**提示文:**
------------------------------------------------------------------------

したがって、訂正の請求は、一群の請求項ごとにされたものであるから、特許法第120条の5第4項の規定に適合する。

(5)小括
以上のとおりであるから、本件訂正請求による訂正は、特許法第120条の5第2項ただし書第1号及び同第3号に掲げる事項を目的とするものであり、かつ、同条第9項において準用する同法第126条第5項及び第6項の規定に適合する。
したがって、特許第6451716号の特許請求の範囲を訂正請求書に添付した特許請求の範囲のとおり、訂正後の請求項〔1?5〕について訂正することを認める。

3.本件訂正発明
上記訂正請求により訂正された訂正後の請求項1ないし5に係る発明(以下、それぞれを「本件訂正発明1」ないし「本件訂正発明5」という。)は、以下のとおりのものである(A?Gは、本件訂正発明1を分説するために当審で付した。)。

------------------------------------------------------------------------

**データ抜粋:**
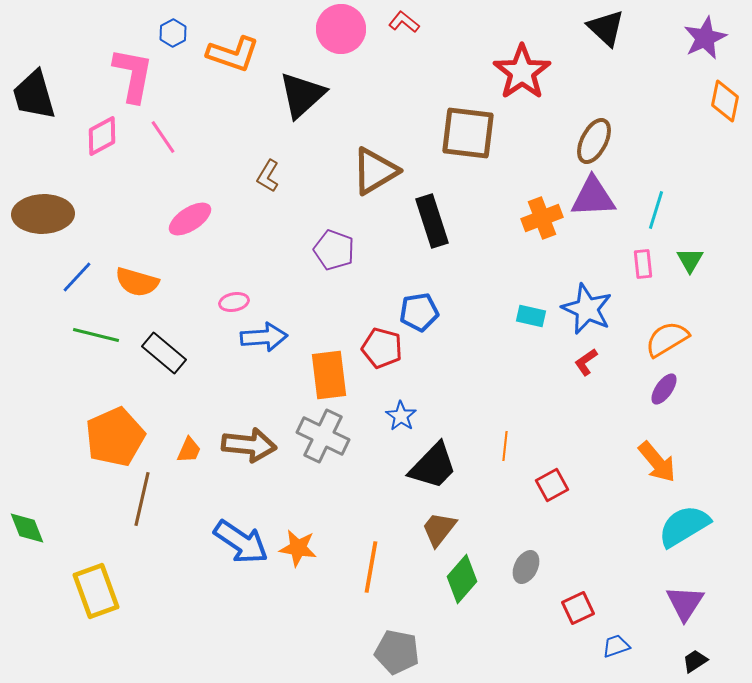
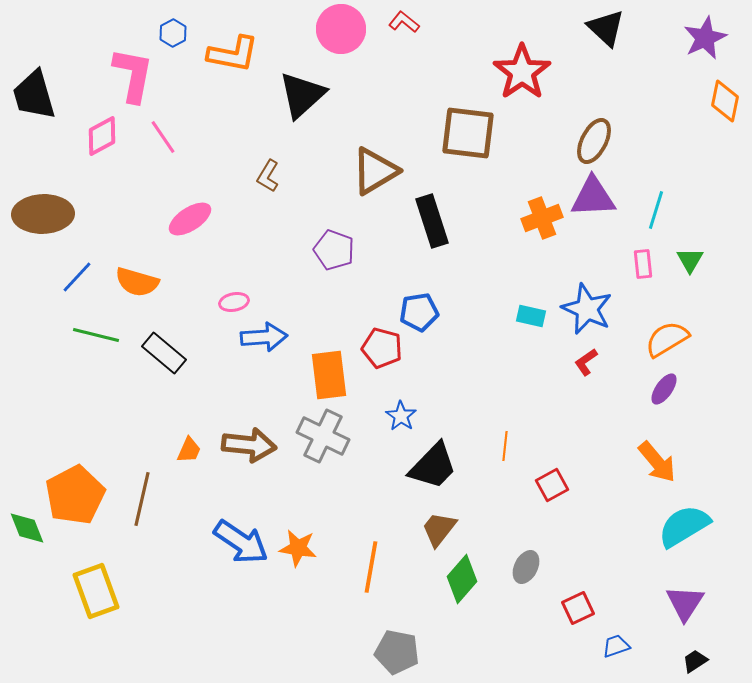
orange L-shape at (233, 54): rotated 8 degrees counterclockwise
orange pentagon at (115, 437): moved 40 px left, 58 px down; rotated 4 degrees counterclockwise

------------------------------------------------------------------------

**取り組む課題:**
1. 提示文のうち、「したがって、訂正の請求は、一」から始まり「ついて訂正することを認める。」で終わる部分を一字も変えずに出力せよ。
2. 提示文によると、特許請求の範囲の訂正が認められた特許の番号は何か。
3. 次の(a)〜(c)がそれぞれ提示文の内容と一致するかどうかを「はい」か「いいえ」で判定し、根拠となる提示文の語句をそのまま引用してください。
(a) 本件訂正請求による訂正は、特許法第120条の5第2項ただし書第1号及び同第3号に掲げる事項を目的とするものである。
(b) 訂正後の請求項1ないし5に係る発明は、それぞれ「本件発明1」ないし「本件発明5」と呼ばれる。
(c) 本件訂正請求による訂正は、同条第9項において準用する同法第126条第5項及び第7項の規定に適合する。

**解答例:**
1.
したがって、訂正の請求は、一群の請求項ごとにされたものであるから、特許法第120条の5第4項の規定に適合する。

(5)小括
以上のとおりであるから、本件訂正請求による訂正は、特許法第120条の5第2項ただし書第1号及び同第3号に掲げる事項を目的とするものであり、かつ、同条第9項において準用する同法第126条第5項及び第6項の規定に適合する。
したがって、特許第6451716号の特許請求の範囲を訂正請求書に添付した特許請求の範囲のとおり、訂正後の請求項〔1?5〕について訂正することを認める。

2. 特許第6451716号である。

3.
(a) はい。「本件訂正請求による訂正は、特許法第120条の5第2項ただし書第1号及び同第3号に掲げる事項を目的とするものであり」
(b) いいえ。「それぞれを「本件訂正発明1」ないし「本件訂正発明5」という。」
(c) いいえ。「同条第9項において準用する同法第126条第5項及び第6項の規定に適合する。」